The other imaging technique that can be used is magnetic resonance imaging (MRI) which is particularly useful for viewing the soft tissues in the body. This technique employs radio waves and magnets to provide the medical team with good images. Similar to a CT scan, the patient may need to use a contrast agent to enhance the image from the MRI.

During this diagnostic procedure the patient will lie on a table and slide into a tunnel structure for scanning. The waves will be passed through the kidney areas to obtain the information that will contribute to their diagnosis. Nevertheless, the results from this imaging technique are unlikely to be instantly available.

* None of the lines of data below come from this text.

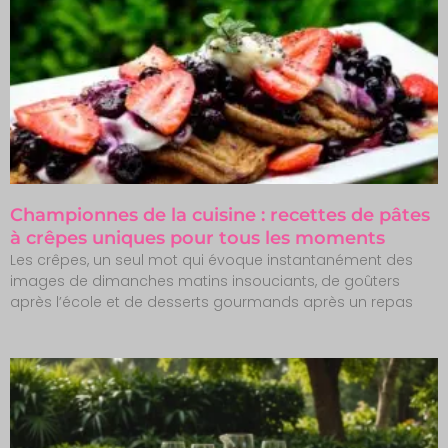
Championnes de la cuisine : recettes de pâtes
à crêpes uniques pour tous les moments
Les crêpes, un seul mot qui évoque instantanément des
images de dimanches matins insouciants, de goûters
après l’école et de desserts gourmands après un repas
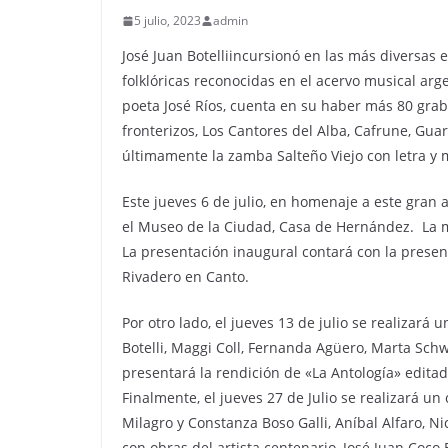
5 julio, 2023
admin
José Juan Botelliincursionó en las más diversas 
folklóricas reconocidas en el acervo musical arg
poeta José Ríos, cuenta en su haber más 80 grab
fronterizos, Los Cantores del Alba, Cafrune, Gu
últimamente la zamba Salteño Viejo con letra y m
Este jueves 6 de julio, en homenaje a este gran 
el Museo de la Ciudad, Casa de Hernández. La m
La presentación inaugural contará con la presenta
Rivadero en Canto.
Por otro lado, el jueves 13 de julio se realizará 
Botelli, Maggi Coll, Fernanda Agüero, Marta Schwa
presentará la rendición de «La Antología» editada
Finalmente, el jueves 27 de Julio se realizará un
Milagro y Constanza Boso Galli, Aníbal Alfaro, Nic
con obras del artista centenario, José Juan Coco B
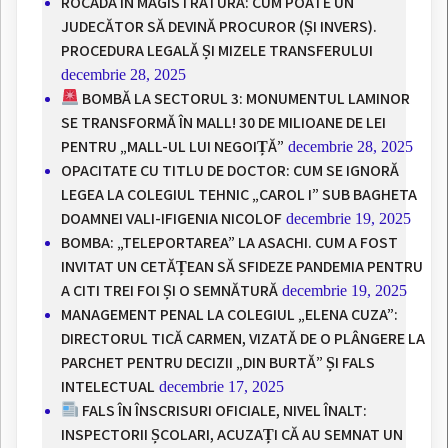
ROCADA ÎN MAGISTRATURĂ: CUM POATE UN
JUDECĂTOR SĂ DEVINĂ PROCUROR (ȘI INVERS).
PROCEDURA LEGALĂ ȘI MIZELE TRANSFERULUI
decembrie 28, 2025
BOMBĂ LA SECTORUL 3: MONUMENTUL LAMINOR
SE TRANSFORMĂ ÎN MALL! 30 DE MILIOANE DE LEI
PENTRU „MALL-UL LUI NEGOIȚĂ”
decembrie 28, 2025
OPACITATE CU TITLU DE DOCTOR: CUM SE IGNORĂ
LEGEA LA COLEGIUL TEHNIC „CAROL I” SUB BAGHETA
DOAMNEI VALI-IFIGENIA NICOLOF
decembrie 19, 2025
BOMBA: „TELEPORTAREA” LA ASACHI. CUM A FOST
INVITAT UN CETĂȚEAN SĂ SFIDEZE PANDEMIA PENTRU
A CITI TREI FOI ȘI O SEMNĂTURĂ
decembrie 19, 2025
MANAGEMENT PENAL LA COLEGIUL „ELENA CUZA”:
DIRECTORUL TICĂ CARMEN, VIZATĂ DE O PLÂNGERE LA
PARCHET PENTRU DECIZII „DIN BURTĂ” ȘI FALS
INTELECTUAL
decembrie 17, 2025
FALS ÎN ÎNSCRISURI OFICIALE, NIVEL ÎNALT:
INSPECTORII ȘCOLARI, ACUZAȚI CĂ AU SEMNAT UN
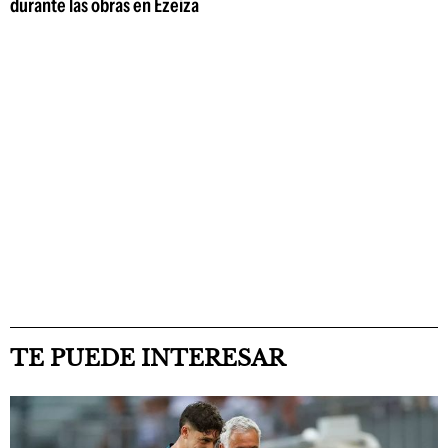
durante las obras en Ezeiza
TE PUEDE INTERESAR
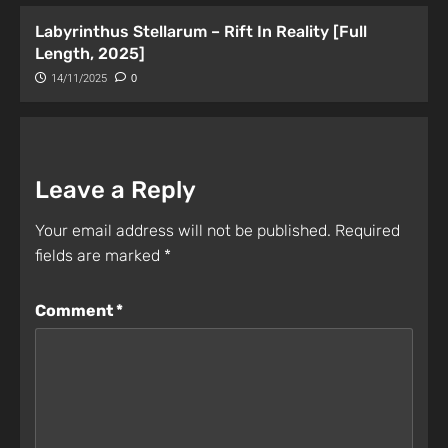
Labyrinthus Stellarum – Rift In Reality [Full
Length, 2025]
14/11/2025
0
Leave a Reply
Your email address will not be published.
Required
fields are marked
*
Comment
*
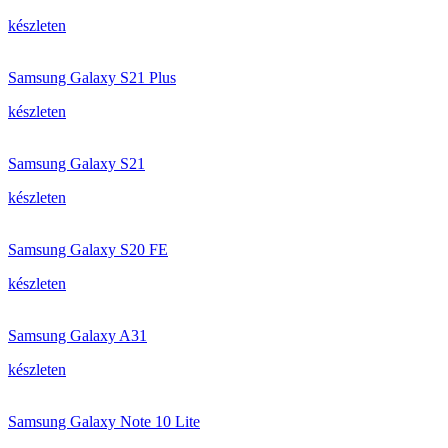
készleten
Samsung Galaxy S21 Plus
készleten
Samsung Galaxy S21
készleten
Samsung Galaxy S20 FE
készleten
Samsung Galaxy A31
készleten
Samsung Galaxy Note 10 Lite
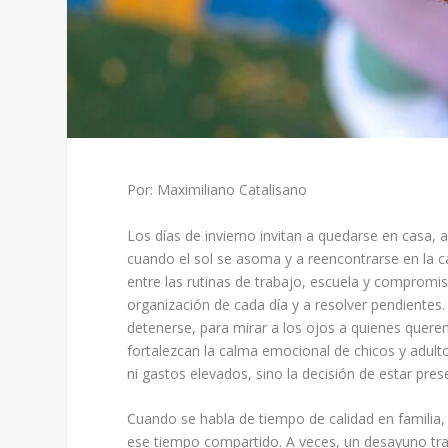
Por: Maximiliano Catalisano
Los días de invierno invitan a quedarse en casa, a
cuando el sol se asoma y a reencontrarse en la c
entre las rutinas de trabajo, escuela y compromis
organización de cada día y a resolver pendientes
detenerse, para mirar a los ojos a quienes quer
fortalezcan la calma emocional de chicos y adult
ni gastos elevados, sino la decisión de estar pres
Cuando se habla de tiempo de calidad en familia, 
ese tiempo compartido. A veces, un desayuno tra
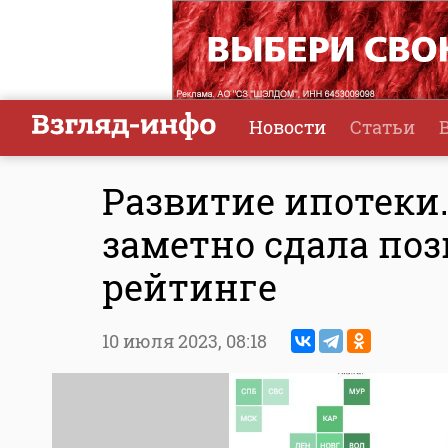
Новости
Статьи
Развитие ипотеки.
заметно сдала по
рейтинге
10 июля 2023,
08:18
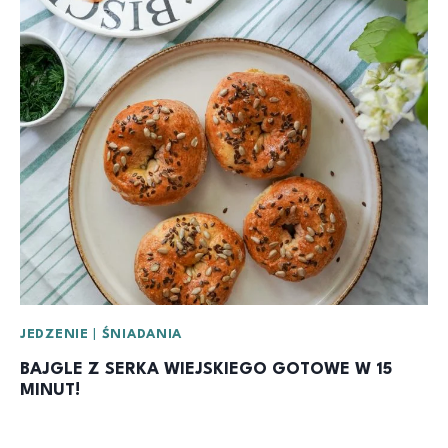
JEDZENIE
|
ŚNIADANIA
BAJGLE Z SERKA WIEJSKIEGO GOTOWE W 15
MINUT!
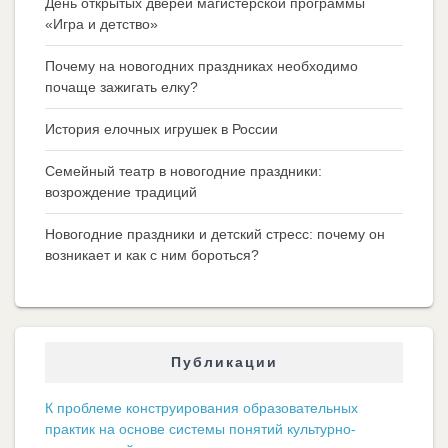
День открытых дверей магистерской программы
«Игра и детство»
Почему на новогодних праздниках необходимо
почаще зажигать елку?
История елочных игрушек в России
Семейный театр в новогодние праздники:
возрождение традиций
Новогодние праздники и детский стресс: почему он
возникает и как с ним бороться?
Публикации
К проблеме конструирования образовательных
практик на основе системы понятий культурно-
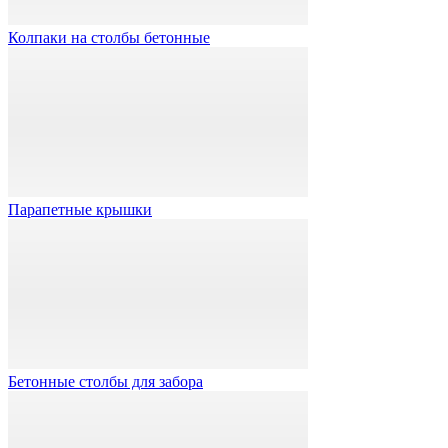
Колпаки на столбы бетонные
Парапетные крышки
Бетонные столбы для забора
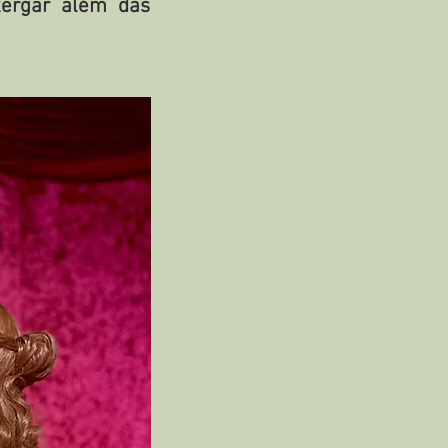
xergar além das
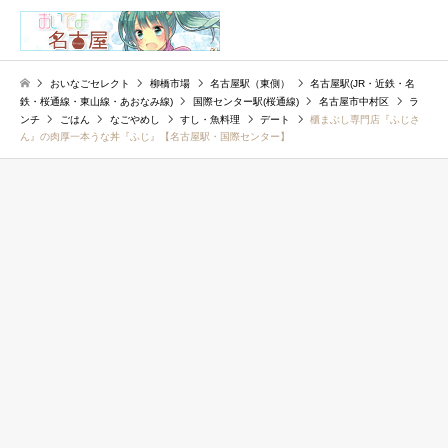
検索
おいなごセレクト
柳橋市場
名古屋駅（東側）
名古屋駅(JR・近鉄・名
鉄・桜通線・東山線・あおなみ線)
国際センター駅(桜通線)
名古屋市中村区
ラ
ンチ
ごはん
なごやめし
すし・魚料理
デート
櫃まぶし専門店『ふじさ
ん』の肉厚一本うな丼『ふじ』【名古屋駅・国際センター】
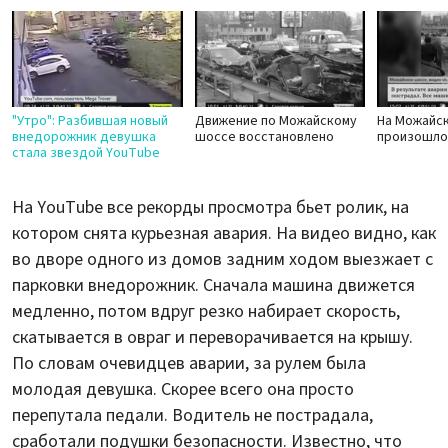
"Утро": Разбившая новый
Движение по Можайскому
На Можайс
внедорожник девушка
шоссе восстановлено
произошло
стала звездой YouTube
На YouTube все рекорды просмотра бьет ролик, на
котором снята курьезная авария. На видео видно, как
во дворе одного из домов задним ходом выезжает с
парковки внедорожник. Сначала машина движется
медленно, потом вдруг резко набирает скорость,
скатывается в овраг и переворачивается на крышу.
По словам очевидцев аварии, за рулем была
молодая девушка. Скорее всего она просто
перепутала педали. Водитель не пострадала,
сработали подушки безопасности. Известно, что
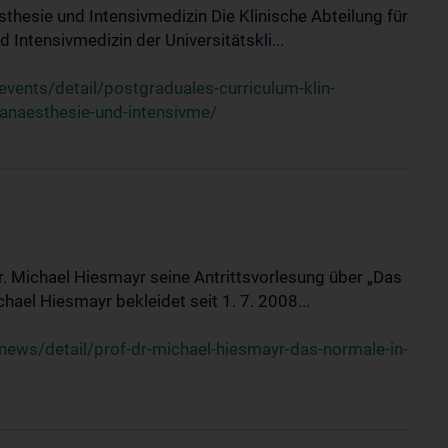
sthesie und Intensivmedizin Die Klinische Abteilung für
 Intensivmedizin der Universitätskli...
ents/detail/postgraduales-curriculum-klin-
-anaesthesie-und-intensivme/
Dr. Michael Hiesmayr seine Antrittsvorlesung über „Das
hael Hiesmayr bekleidet seit 1. 7. 2008...
ews/detail/prof-dr-michael-hiesmayr-das-normale-in-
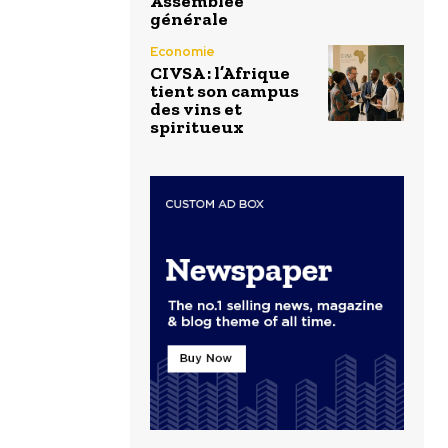
Assemblée
générale
Economie
CIVSA : l’Afrique
tient son campus
des vins et
spiritueux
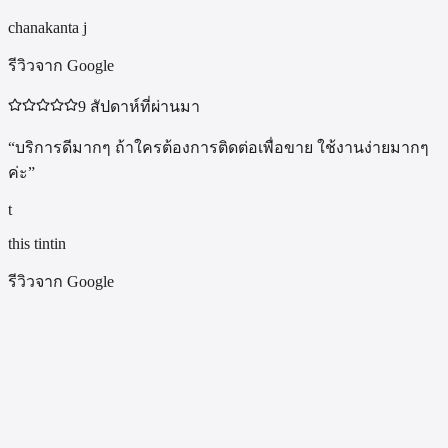
chanakanta j
รีวิวจาก Google
9 สัปดาห์ที่ผ่านมา
“
บริการดีมากๆ ถ้าใครต้องการติดต่อเพื่อขาย ใช้งานง่ายมากๆ
ค่ะ
”
t
this tintin
รีวิวจาก Google
BKK APPLE รับซื้อ MacBook Pro 16" M2 Max / M2 Pro รุ่นอะไรบ้าง?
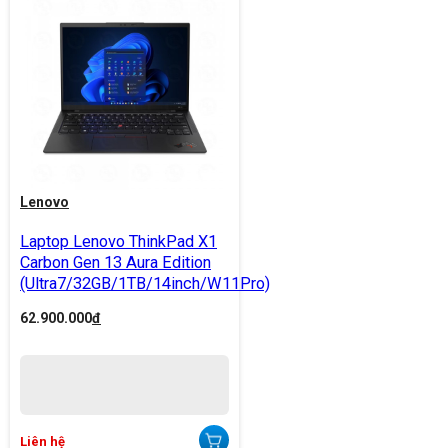
Lenovo
Laptop Lenovo ThinkPad X1
Carbon Gen 13 Aura Edition
(Ultra7/32GB/1TB/14inch/W11Pro)
62.900.000
đ
Liên hệ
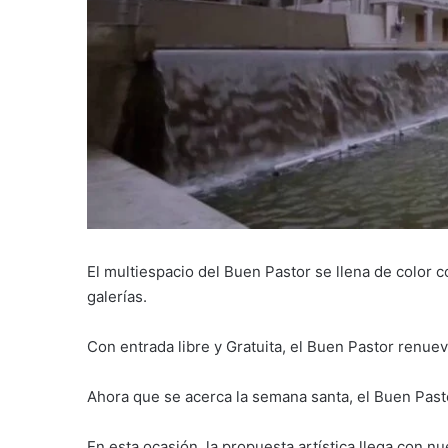
El multiespacio del Buen Pastor se llena de color
galerías.
Con entrada libre y Gratuita, el Buen Pastor renuev
Ahora que se acerca la semana santa, el Buen Past
En esta ocasión, la propuesta artística llega con n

Acquired cystic kidney disease can result in different complications. If a cyst causes an infection in the body, the patient may have to take antibiotics. Large cysts can be drained without the need for a large-scale surgery. The medical team can use a long needle to reach the specific area and drain the cyst of its liquid.

If a kidney cyst bursts and it causes severe bleeding in the body, doctors may wish to carry out surgery to stop the flow. The medical team may also use surgery to remove any potentially cancerous growths. Acquired cystic kidney disease has more chance to develop into renal cell cancer the longer a patient has been undergoing dialysis.

If a patient goes on to have a transplant, it is not always necessary to remove the original kidneys. However, the cysts that had developed in the kidneys tend to shrink and disappear after a successful transplant procedure.